The difficulty here is of course the fact that inductive Bible study leads us to conclude that most of the texts that NT authors read in relation to Christ had a first meaning that related to the time of the prophet. As is often said (even in Osborne's Hermeneutical Spiral), the prophetic genre was far more about forth-telling than fore-telling. There was a lively debate in the 1900's over whether it made sense to speak of a "fuller sense" to such texts (double sense, progressive fulfillment, analogous fulfillment, etc...), a "near" and a "far" interpretation.
Yet 1 Peter 1 seems to take a posture similar to Paul when he finds it difficult to believe that God really cares about cattle (he was a city boy, after all: 1 Cor. 9:9-10). 1 Peter seems to picture the prophets as recognizing that they were not talking about their own time but about the time of the Christ.
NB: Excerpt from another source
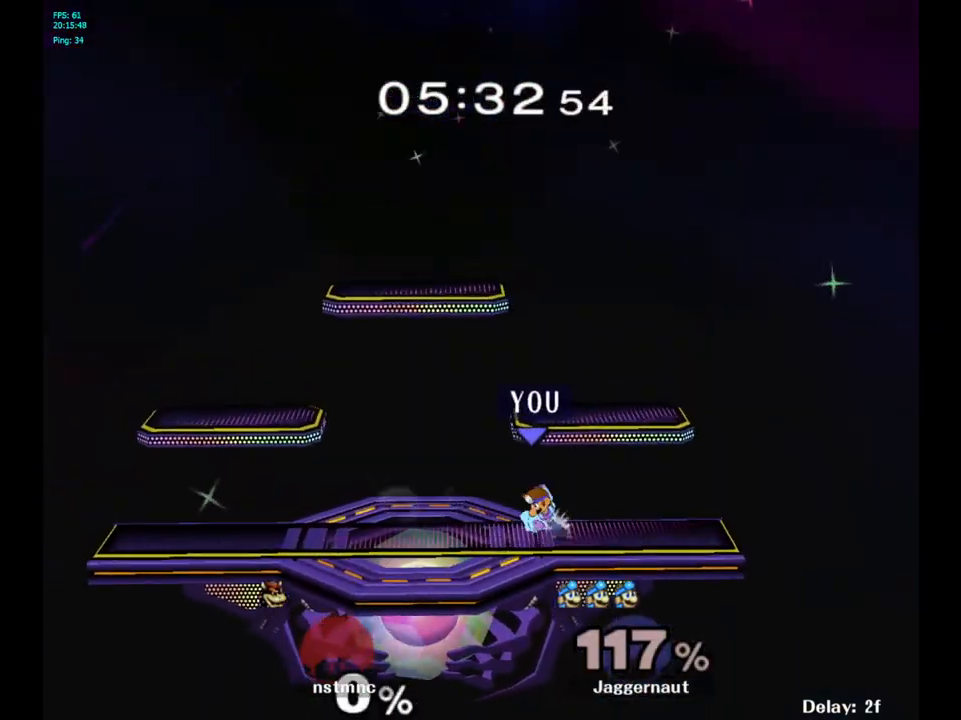
{"buttons": [], "left_stick": "center", "right_stick": "center", "events": [[83, "left_stick", "right"], [183, "left_stick", "up-left"], [250, "left_stick", "center"]]}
The problem is solved by applying the "incarnational truth" principle even here. It is easy for us to apply it when it comes to hair coverings or holy kisses, that is, to recognize that the Bible gives us incarnated truth in the categories of its original audience. Yet the principle applies to ideas as well, as when Paul speaks of everything under the earth bowing to Christ or being taken up into the third sky.
Another factor to take into the equation is the fact that pre-modern exegesis blurs the "characters" of the biblical text with the historical individuals of the biblical text. In that sense, 1 Peter is as much thinking of the "implied prophet" in the text as about what the "historical prophet" was thinking.
The affirmation that 1 Peter is making is the surety of salvation that the audience has despite their current sufferings, and it bolsters this affirmation by recourse to the collection of prophetic texts from Scripture that must have been part of early Christian proclamation. The incarnational aspect is the fact that the early Christians did not follow "inductive Bible study" methods but the methods of interpretation common to their day. These methods paid varying degrees of attention to the original context of the passages in which they heard God's voice speaking to them about Christ.
So I find no fault or error in 1 Peter. But what we do have is yet another serious undermining of the sole legitimacy of contextual exegesis, the idea that "it cannot mean something now that it did not mean then." The NT itself deconstructs this hermeneutic.